### Assigned task
Every line with the word "type" in it should be extracted from the data that follows.

* * * * *

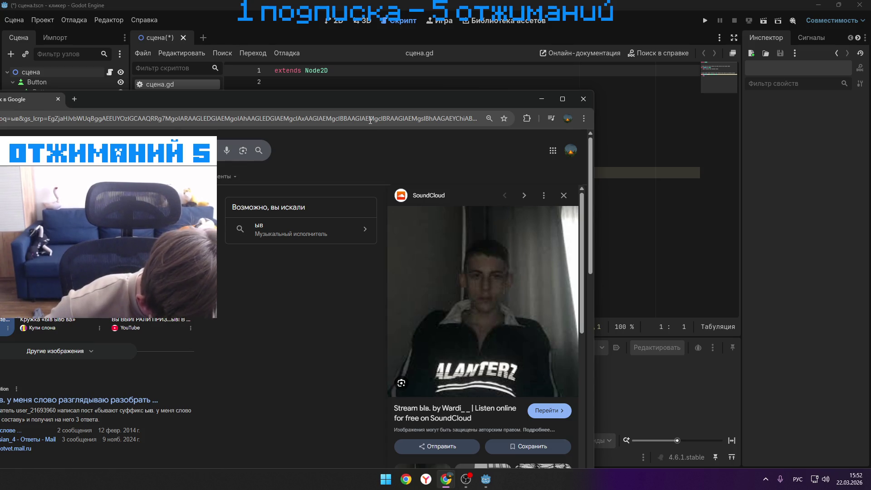
- Load chat.deepseek.com in another new tab and move the browser window up and right
{"action": "key", "text": "ctrl+t"}
{"action": "type", "text": "chat.deepseek.com"}
{"action": "key", "text": "Return"}
{"action": "left_click_drag", "start_coordinate": [182, 96], "coordinate": [405, 83]}
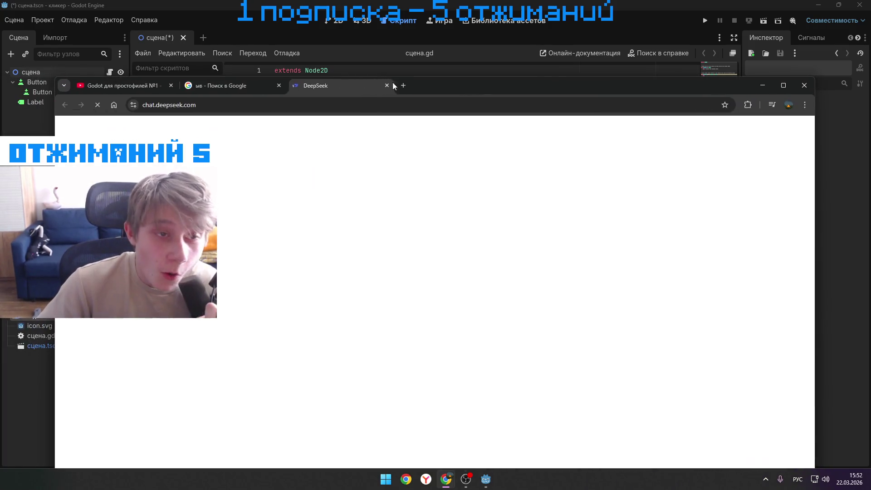
- Close the Google tab, start the DeepSeek prompt 'напиши скрипт для', and return to Godot
{"action": "left_click", "coordinate": [279, 85]}
{"action": "type", "text": "a"}
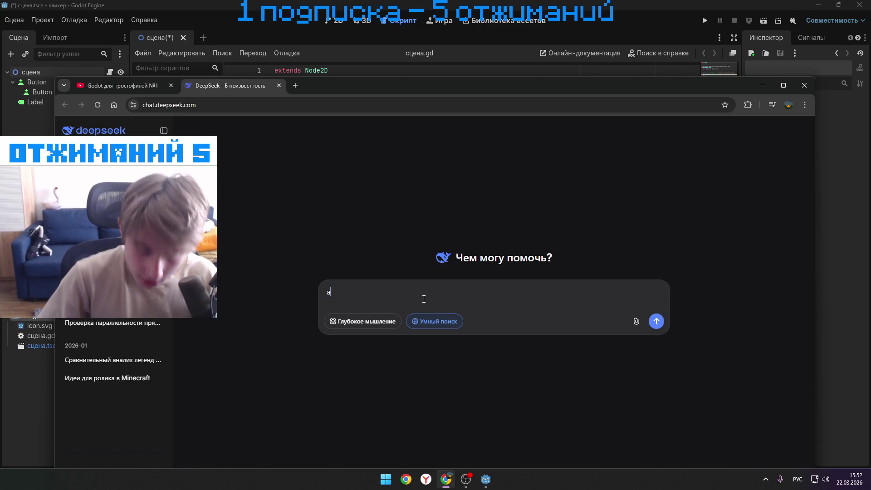
{"action": "key", "text": "BackSpace"}
{"action": "type", "text": "напиши"}
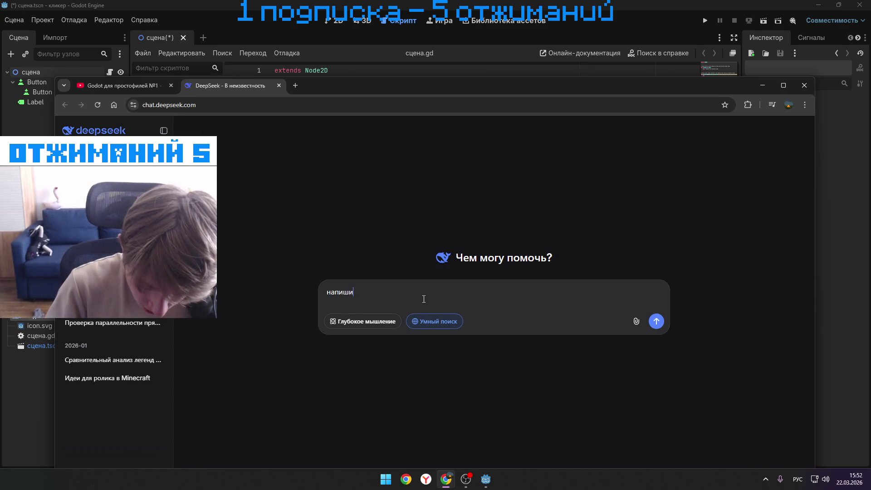
{"action": "type", "text": " для"}
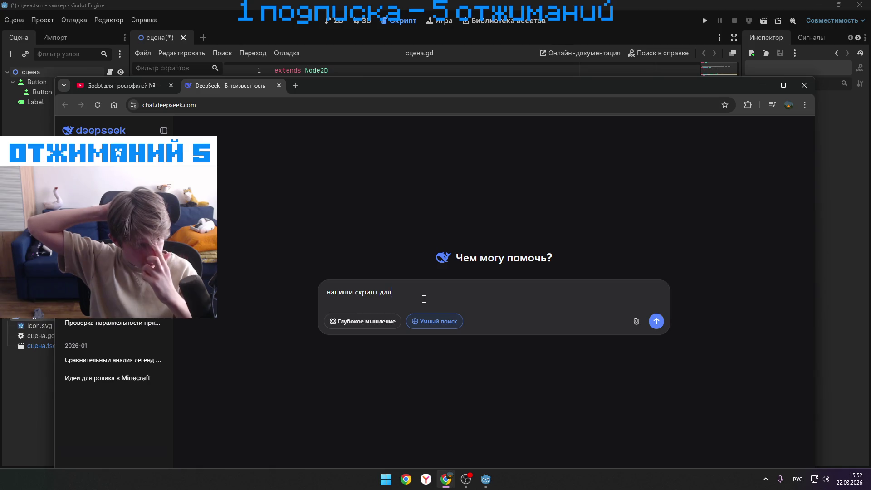
{"action": "left_click", "coordinate": [190, 54]}
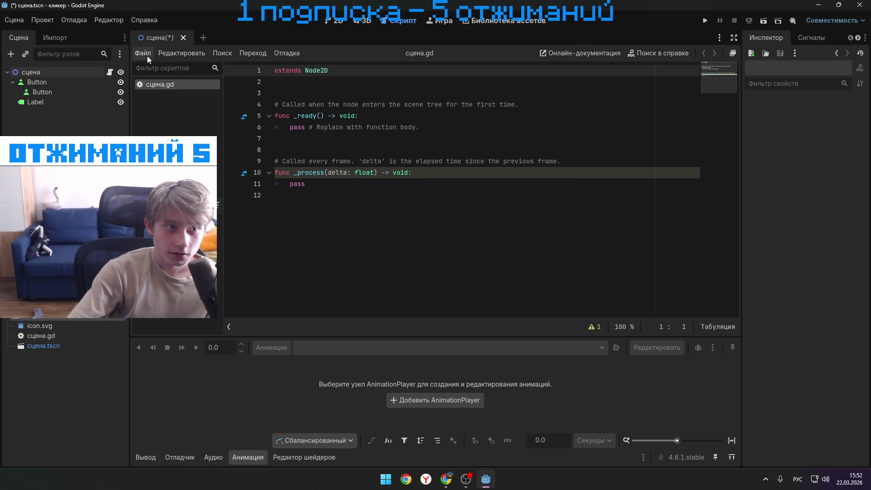
- Select the Button nodes and the сцена root in the Scene tree, then show the 2D view
{"action": "left_click", "coordinate": [83, 82]}
{"action": "left_click", "coordinate": [78, 92]}
{"action": "left_click", "coordinate": [80, 79]}
{"action": "left_click", "coordinate": [82, 71]}
{"action": "left_click", "coordinate": [334, 20]}
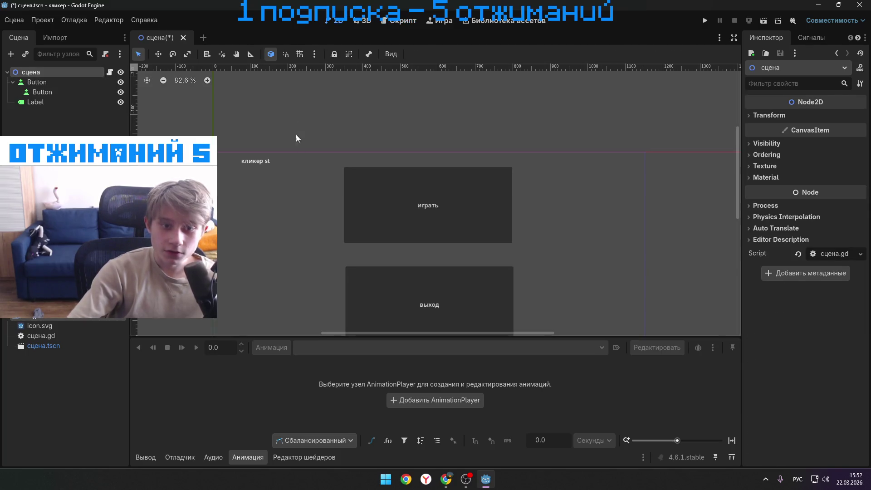
- Select the играть button on the 2D canvas, then bring the DeepSeek chat back
{"action": "scroll", "coordinate": [340, 206], "scroll_direction": "down", "scroll_amount": 1}
{"action": "scroll", "coordinate": [385, 231], "scroll_direction": "up", "scroll_amount": 2}
{"action": "scroll", "coordinate": [399, 223], "scroll_direction": "right", "scroll_amount": 1}
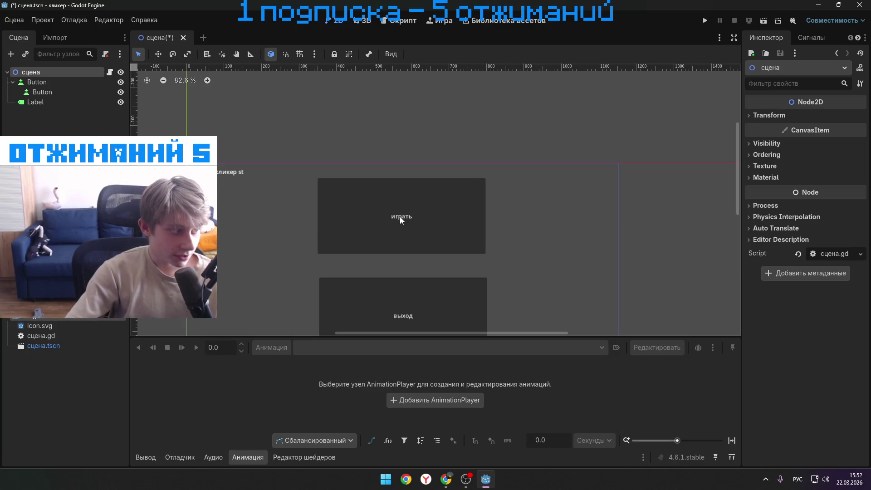
{"action": "left_click", "coordinate": [401, 218]}
{"action": "left_click", "coordinate": [467, 226]}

* * * * *

### Output below
{"action": "type", "text": "chat.deepseek.com"}
{"action": "type", "text": "a"}
{"action": "type", "text": "напиши"}
{"action": "type", "text": " для"}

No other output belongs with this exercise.